- [Tasks to complete]:
1 - From the essay on radio journalism, copy out word for word the stretch from "This is the" through "World War II.".
2 - In the essay on radio journalism, what title had CBS given Murrow when he landed in England?

- [Page excerpt]:

- - - -

Radio journalism is having some trouble with self-definition right now. Every art form always is, of course, but radio’s growing pains are under particular public scrutiny. In January, This American Life broadcast part of a monologue by Mike Daisey, who had visited factories in China that make Apple products; it turned out he’d invented pieces of the narrative based on reports he’d heard, not seen, about labor conditions in other factories. This American Life retracted the episode, and a thousand questions bloomed. What does this mean for the industry as a whole? Is journalism even about facts anymore? Are larger truths ever more important, or is that a false dichotomy? Is storytelling different from journalism? Where do documentary-style shows like This American Life fall on the spectrum, and to what standards must they adhere?
Good questions, all, and vital ones. May I sidestep them? If the spotlight is on fact versus fiction, the refracted light falls somewhere else: on the reason this episode matters so much to us. The original Mike Daisey program was the most popular in This American Life’s sixteen-year history. Listeners cared about Daisey’s character and about the ones he described: his translator; a thirteen-year-old laborer; a man with a mangled hand. All, save for Daisey, were invented, in the pure sense of the word, but visceral.
This is the point: we can’t care about information until we can feel, and we can’t feel until we know people. We can’t learn until we empathize. This American Life may be the go-to example of character-driven radio journalism, but it’s a pervasive practice right now. Radiolab, StoryCorps, The Moth, Radio Diaries—name a radio program and I will show you its protagonists.
It’s impossible to say, for certain, where a form of expression begins. But I offer that this concept—that we need characters in order to understand pretty much anything—was first put into practice in radio by Edward R. Murrow, during World War II.
It’s a funny thing to say, now that I’ve brought up This American Life’s falsification debacle. The Murrow we discuss endlessly is the one who championed truth and facts, who transformed broadcast coverage to focus on the reality underneath all the jargon and propaganda and posturing. (Cue Good Night, and Good Luck sound track.) But Murrow’s greatest contribution to radio as an art wasn’t that. It was his ability to create a scene and populate it with human beings—to tell Americans what they’d be feeling, tangibly and emotionally, if they were in, say, England during the war. He did it simply, without the long and involved story lines piped into our ears today, but he gave us the germ of what we now know to crave.
The challenge, now, is integrating our love of characters with Murrow’s other love, that of facts. We need to relearn to empathize with real people—not those of Daisey’s invention or anyone else’s, but those whose lives may or may not fall into neat narrative arcs, who might surprise us and might bore us. Murrow knew how; he was the first to know.
When Murrow landed in England in 1937, foreign news radio didn’t exist in America. CBS had appointed him Director of Talks, meant to set up interviews with famous people and discussions of events like Wimbledon and choral performances. If the possible war factored into CBS’s decision, the higher-ups’ main motive was trumping NBC, which had produced radio’s most heralded recent broadcast: coverage of an international singing-mouse contest.

- - - -

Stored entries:
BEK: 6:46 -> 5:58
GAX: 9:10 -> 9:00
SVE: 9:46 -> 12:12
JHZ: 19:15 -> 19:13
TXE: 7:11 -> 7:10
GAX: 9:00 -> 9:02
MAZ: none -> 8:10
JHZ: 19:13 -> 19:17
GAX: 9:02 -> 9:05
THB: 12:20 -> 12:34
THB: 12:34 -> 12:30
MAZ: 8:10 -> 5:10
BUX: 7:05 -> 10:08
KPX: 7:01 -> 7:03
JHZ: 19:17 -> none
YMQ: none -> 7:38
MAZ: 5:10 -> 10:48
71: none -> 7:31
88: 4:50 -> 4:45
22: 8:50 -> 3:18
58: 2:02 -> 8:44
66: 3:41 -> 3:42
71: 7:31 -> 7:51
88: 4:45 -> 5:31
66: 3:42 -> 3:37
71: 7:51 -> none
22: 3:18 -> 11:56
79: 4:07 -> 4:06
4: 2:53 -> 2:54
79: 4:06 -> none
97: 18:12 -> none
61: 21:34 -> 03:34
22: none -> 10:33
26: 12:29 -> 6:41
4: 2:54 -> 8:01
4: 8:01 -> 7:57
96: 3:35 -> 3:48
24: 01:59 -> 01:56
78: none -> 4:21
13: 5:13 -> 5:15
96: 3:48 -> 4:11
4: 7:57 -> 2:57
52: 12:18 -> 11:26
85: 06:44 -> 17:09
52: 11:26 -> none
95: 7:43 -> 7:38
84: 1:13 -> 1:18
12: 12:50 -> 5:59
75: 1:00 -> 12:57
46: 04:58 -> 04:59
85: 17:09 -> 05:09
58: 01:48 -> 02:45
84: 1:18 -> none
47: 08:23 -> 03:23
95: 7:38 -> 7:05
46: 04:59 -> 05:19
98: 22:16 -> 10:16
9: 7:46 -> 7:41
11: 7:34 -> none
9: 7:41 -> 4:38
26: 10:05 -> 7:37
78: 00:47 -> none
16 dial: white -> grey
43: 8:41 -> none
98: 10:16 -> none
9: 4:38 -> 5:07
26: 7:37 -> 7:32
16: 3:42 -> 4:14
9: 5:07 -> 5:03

- - - -

- [Task-by-task answers]:
1 -
This is the point: we can’t care about information until we can feel, and we can’t feel until we know people. We can’t learn until we empathize. This American Life may be the go-to example of character-driven radio journalism, but it’s a pervasive practice right now. Radiolab, StoryCorps, The Moth, Radio Diaries—name a radio program and I will show you its protagonists.
It’s impossible to say, for certain, where a form of expression begins. But I offer that this concept—that we need characters in order to understand pretty much anything—was first put into practice in radio by Edward R. Murrow, during World War II.

2 - Director of Talks